DIRECTIONS FOR THIS TASK
Lines from the line with "right hip: (140, 558)" to the line with "left ankle: (14, 399)" in the entries below, and only those, must be output exactly, with both ends included.

TASK DATA

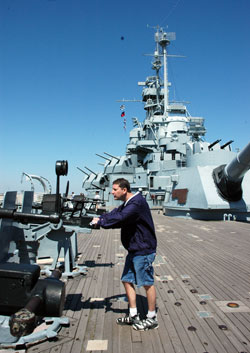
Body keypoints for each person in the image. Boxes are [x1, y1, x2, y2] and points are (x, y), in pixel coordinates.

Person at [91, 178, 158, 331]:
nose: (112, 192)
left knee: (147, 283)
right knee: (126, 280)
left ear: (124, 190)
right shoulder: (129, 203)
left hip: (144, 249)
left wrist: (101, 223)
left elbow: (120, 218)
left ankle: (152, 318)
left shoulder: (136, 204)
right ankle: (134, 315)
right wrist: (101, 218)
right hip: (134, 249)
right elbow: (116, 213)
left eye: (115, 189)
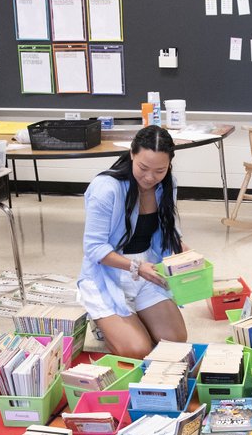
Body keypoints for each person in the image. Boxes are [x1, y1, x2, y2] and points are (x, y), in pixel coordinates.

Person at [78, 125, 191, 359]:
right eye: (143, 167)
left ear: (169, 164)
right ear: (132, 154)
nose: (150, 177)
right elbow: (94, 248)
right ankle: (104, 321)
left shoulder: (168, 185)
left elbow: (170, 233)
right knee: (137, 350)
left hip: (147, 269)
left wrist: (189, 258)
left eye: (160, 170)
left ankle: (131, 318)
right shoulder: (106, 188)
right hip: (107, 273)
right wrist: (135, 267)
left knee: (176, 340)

---

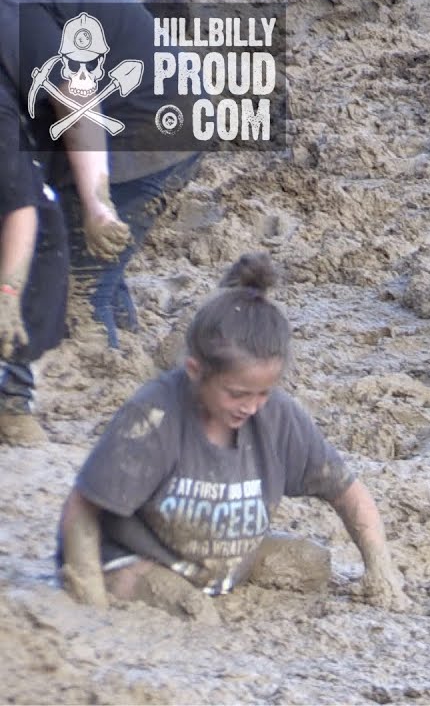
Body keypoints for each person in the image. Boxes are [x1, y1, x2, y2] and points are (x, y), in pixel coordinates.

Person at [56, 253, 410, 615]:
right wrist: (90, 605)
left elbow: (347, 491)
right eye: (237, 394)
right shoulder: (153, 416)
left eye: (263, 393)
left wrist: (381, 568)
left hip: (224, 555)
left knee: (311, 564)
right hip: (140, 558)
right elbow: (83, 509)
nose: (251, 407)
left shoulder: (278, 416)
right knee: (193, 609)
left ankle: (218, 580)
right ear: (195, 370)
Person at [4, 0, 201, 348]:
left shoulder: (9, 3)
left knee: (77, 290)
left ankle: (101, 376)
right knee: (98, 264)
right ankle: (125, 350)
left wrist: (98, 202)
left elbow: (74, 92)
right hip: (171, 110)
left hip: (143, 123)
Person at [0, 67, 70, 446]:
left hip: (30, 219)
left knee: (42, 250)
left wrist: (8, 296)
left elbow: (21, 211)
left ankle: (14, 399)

--

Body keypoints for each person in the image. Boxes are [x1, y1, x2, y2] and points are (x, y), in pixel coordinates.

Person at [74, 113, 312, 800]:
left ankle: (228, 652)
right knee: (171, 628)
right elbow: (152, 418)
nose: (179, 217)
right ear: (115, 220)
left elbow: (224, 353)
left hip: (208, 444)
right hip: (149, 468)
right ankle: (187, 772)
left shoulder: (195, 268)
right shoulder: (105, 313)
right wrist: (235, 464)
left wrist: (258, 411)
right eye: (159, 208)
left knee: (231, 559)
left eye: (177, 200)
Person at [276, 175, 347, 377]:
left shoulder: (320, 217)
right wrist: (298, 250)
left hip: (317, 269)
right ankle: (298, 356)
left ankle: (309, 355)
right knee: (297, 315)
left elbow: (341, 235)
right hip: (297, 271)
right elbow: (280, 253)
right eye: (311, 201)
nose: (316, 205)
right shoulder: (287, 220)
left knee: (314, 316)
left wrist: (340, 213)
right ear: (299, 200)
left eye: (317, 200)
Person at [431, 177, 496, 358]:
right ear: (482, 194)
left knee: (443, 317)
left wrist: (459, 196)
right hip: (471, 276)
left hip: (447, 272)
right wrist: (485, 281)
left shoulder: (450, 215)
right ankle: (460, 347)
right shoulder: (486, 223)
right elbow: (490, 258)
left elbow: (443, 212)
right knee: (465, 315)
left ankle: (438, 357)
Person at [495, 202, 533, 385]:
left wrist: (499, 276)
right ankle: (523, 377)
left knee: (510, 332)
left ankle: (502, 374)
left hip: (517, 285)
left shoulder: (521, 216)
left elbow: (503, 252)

ANSWER SECTION
right hip: (140, 558)
right elbow: (83, 509)
nose: (251, 407)
left shoulder: (278, 416)
right knee: (193, 609)
left ankle: (218, 580)
right ear: (195, 370)
Person at [4, 0, 201, 348]:
left shoulder: (9, 3)
left knee: (77, 290)
left ankle: (101, 376)
right knee: (98, 264)
right ankle: (125, 350)
left wrist: (98, 202)
left elbow: (74, 92)
right hip: (171, 110)
left hip: (143, 123)
Person at [0, 67, 70, 446]:
left hip: (30, 219)
left knee: (42, 250)
left wrist: (8, 296)
left elbow: (21, 211)
left ankle: (14, 399)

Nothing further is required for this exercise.